A Lei da Anistia deve ser revista? NÃO – 21/02/2025 – Opinião


A resposta à pergunta proposta neste debate é a seguinte: a Lei da Anistia não pode ser revista. Anistia é o ato legislativo soberano pelo qual o Estado renuncia ao direito de punir, apagando os fatos do passado. Deve ser feito por meio de lei, a qual, uma vez aprovada, não pode mais ser revogada porque, operada a extinção da punibilidade dos anistiados, sua situação jurídica não pode ser prejudicada por lei posterior —sob pena de afronta ao princípio constitucional da irretroatividade da lei penal.

Por se tratar de garantia individual, a anistia concedida não poderá ser suprimida nem mesmo por emenda constitucional, diante do disposto no art. 60, § 4º, IV, da Constituição Federal (CF). A impossibilidade de uma lei retroagir para prejudicar é cláusula pétrea. Desse modo, após entrar em vigor e produzir o esquecimento jurídico do fato, com a consequente extinção do direito de punir do Estado, a lei que concedeu anistia não poderá mais ser revista.

Não há como fazer renascer o direito de punir o que já foi extinto. Este princípio está previsto no art. 5º, inciso XL, da CF: “A lei penal não pode retroagir, salvo para beneficiar o agente”. Esse marco civilizatório funda-se na reserva legal, princípio também insculpido no texto constitucional, no artigo 5º, inciso XXXIX: “Não há crime sem lei que o defina, nem pena sem prévia cominação legal”.

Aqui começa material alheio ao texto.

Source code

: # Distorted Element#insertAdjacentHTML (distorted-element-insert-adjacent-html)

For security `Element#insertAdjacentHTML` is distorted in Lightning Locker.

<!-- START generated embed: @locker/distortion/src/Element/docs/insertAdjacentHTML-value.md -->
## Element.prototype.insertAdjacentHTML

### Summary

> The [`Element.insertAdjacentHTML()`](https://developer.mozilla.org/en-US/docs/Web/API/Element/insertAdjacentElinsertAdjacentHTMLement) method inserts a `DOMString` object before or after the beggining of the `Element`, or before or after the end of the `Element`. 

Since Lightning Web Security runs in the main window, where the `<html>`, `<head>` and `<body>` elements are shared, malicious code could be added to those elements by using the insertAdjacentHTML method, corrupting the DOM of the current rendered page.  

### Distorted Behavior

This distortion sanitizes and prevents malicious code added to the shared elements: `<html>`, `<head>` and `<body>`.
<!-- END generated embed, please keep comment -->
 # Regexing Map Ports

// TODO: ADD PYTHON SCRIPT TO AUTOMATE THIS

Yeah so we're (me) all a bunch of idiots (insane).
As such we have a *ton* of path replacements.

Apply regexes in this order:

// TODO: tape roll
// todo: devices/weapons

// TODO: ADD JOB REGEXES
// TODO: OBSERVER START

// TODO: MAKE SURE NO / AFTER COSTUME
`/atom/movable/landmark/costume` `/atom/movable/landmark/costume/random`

Desde a Magna Carta do rei João Sem Terra, no longínquo ano de 1215, ninguém pode ser considerado autor de uma infração penal sem que o fato esteja previamente definido em lei. Essa garantia, no entanto, seria ineficaz se o Estado pudesse fazer leis capazes de retroagir para prejudicar o agente. Reserva legal, anterioridade e irretroatividade estão interligadas de modo indissolúvel. Diante disso, revogar ou rever uma lei que concede anistia é afrontar a Constituição.

O argumento de que a tortura é imprescritível e por isso autorizaria supostamente a revogação da anistia para tais delitos não procede. Em primeiro lugar porque, ao contrário do que se costuma propagar, o crime de tortura é prescritível, tanto quanto o homicídio, o estupro, o tráfico de drogas, o latrocínio e tantos outros delitos hediondos ou equiparados. De acordo com o art. 5º de nossa CF, somente o racismo (inciso XLII) e as ações de grupos armados contra a ordem constitucional e o Estado democrático (inciso XLIV) são imprescritíveis.

Em segundo porque, imprescritíveis ou não, a concessão da anistia, uma vez operada, não pode mais ser revogada diante da invulnerabilidade do princípio constitucional da irretroatividade penal. A dogmática penal deve sempre prevalecer sobre a conveniência política e a pauta ideológica do momento, sob pena de perder sua função precípua de pacificação e estabilização das relações jurídicas.

Com a lei 6.683/1979, o Brasil aprovou a anistia, ampla, geral e irrestrita, de modo que, certa ou errada, já produziu todos os seus efeitos jurídicos, e para ambos os lados. Todos os crimes praticados por agentes públicos e por civis foram alcançados de modo definitivo. Agora, é olhar para o futuro. Sem segurança jurídica, previsibilidade e observância das regras objetivas do direito e da Constituição não há caminho seguro para a democracia.